Alternatives are, however, difficult to find, and it was proposed to, at least, show two pie charts, one for occupational and one for public annual exposure. For example, presentation of a pie chart on occupational exposures and a second one on medical exposure, which was suggested to be called “patient exposure”, would facilitate to communicate the specific characteristics associated with these two exposure scenarios such as, for example, the fact that for patient exposures, a clear medical benefit from the applied diagnostic procedure should be obvious for the individual patient.

Another fundamental issue with the pie chart is that it presents average values for the whole population resulting in very low values, for example, for exposures resulting from the use of nuclear power.

On the other hand, it was agreed that just providing numbers characterising the exposures of the various sources of ionising radiation is difficult to communicate to the public. This view was supported by saying that long and detailed scientific descriptions might be more difficult to be understood by the people, and simple tools such as the pie chart, if handled with care, might help to explain complex situations. An alternative approach could be to go for a column presentation of the various sources of exposures. This approach has already been used recently in the BfS report to the German Parliament on exposure of the population to ionising radiation (https://www.bfs.de/SharedDocs/Downloads/BfS/DE/fachinfo/parlamentsberichte-dip.html). It was noted, however, that some more explanation would be useful in that specific case. An advantage of the column presentation could also be that uncertainties can easily be included by adding uncertainty bars to each column representing exposure to each of the sources of ionising radiation. However, this may also increase the difficulty of the public to understand the overall issue.

In order to improve the situation, it was suggested that efforts should be made to get feedback from the population on the way how radiation exposures should be presented. It may also be of help if international and national bodies dealing with radiation protection such as ICRP or SSK could give advice. It was noted that recent activities of ICRP do include efforts to approach the general populations and the scientific community, such as public consultations on draft ICRP reports, dialogue actions with the population of Fukushima, or workshops on ongoing ICRP actions. Some participants of this workshop expressed the opinion that at least guidance on risk communication would not be the primary task of international bodies giving advice in radiation protection issues, and that this task should rather be considered by other international bodies or national governments.

Overall conclusion

  • It is evident that from time to time, changes in the current system of radiological protection and the dose coefficients included are needed. Such changes require, however, sound scientific evidence, which should be communicated to the regulators in a clear and understandable language.

  • Related to that, the proposed changes should not be issued too quickly, to assure that the most recent scientific findings can be included in the analysis. This was identified as one of the problems with the recent update of dose conversion factors for radon which were published without considering the upcoming results from the German Wismut study. Publication of comprehensive ICRP reports after stakeholder involvement is preferred instead of first issuing basic messages through ICRP statements (as was done for radon and the lens of the eye).

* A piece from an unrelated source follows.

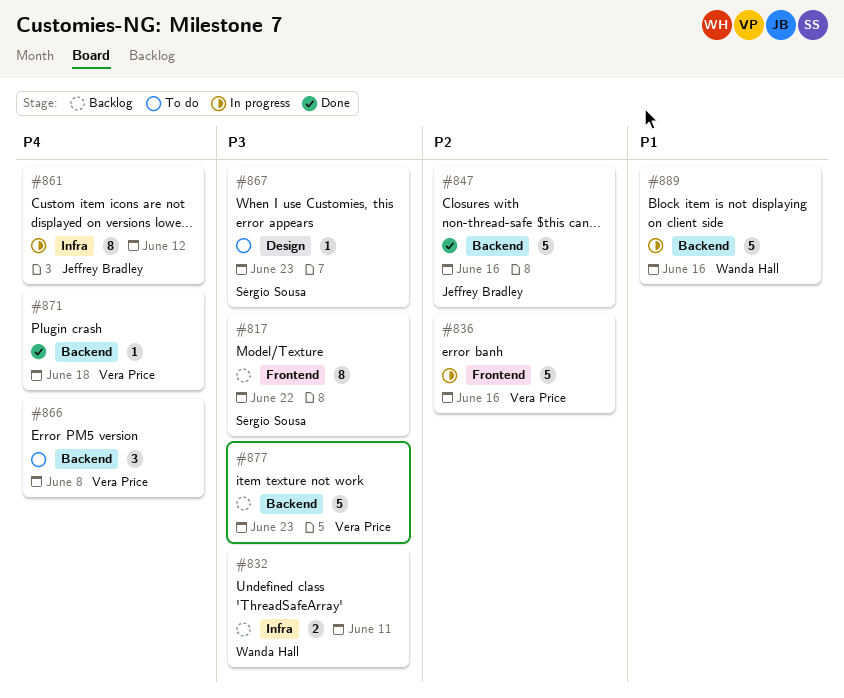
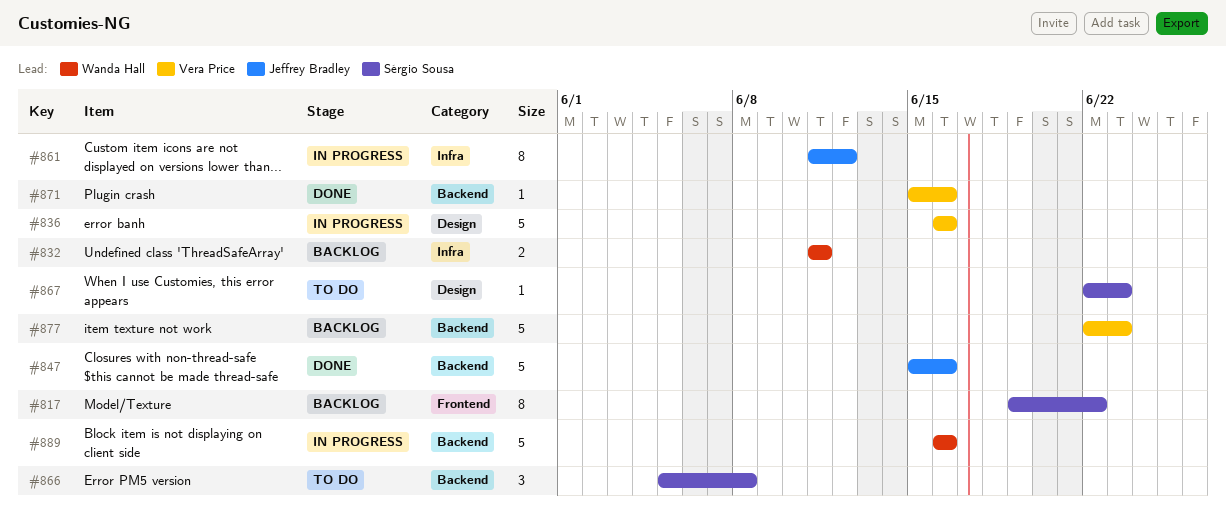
#836, label: Frontend -> Design
#866, owner: Vera Price -> Sérgio Sousa
#871, due: Jun 18 -> Jun 16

  • Implementation of ICRP recommendations is the task of regulators. It was concluded that regulators should take more time in analysing the consequences of any changes for practical radiological protection as proposed by ICRP. If there are good reasons, it is not compulsory for authorities to follow all ICRP recommendations, but deviations from ICRP recommendations by a regulator can be considered only if very well justified.

  • Finally, it was felt that workshops with direct participation of ICRP representatives, as it was done for the present workshop, are very helpful.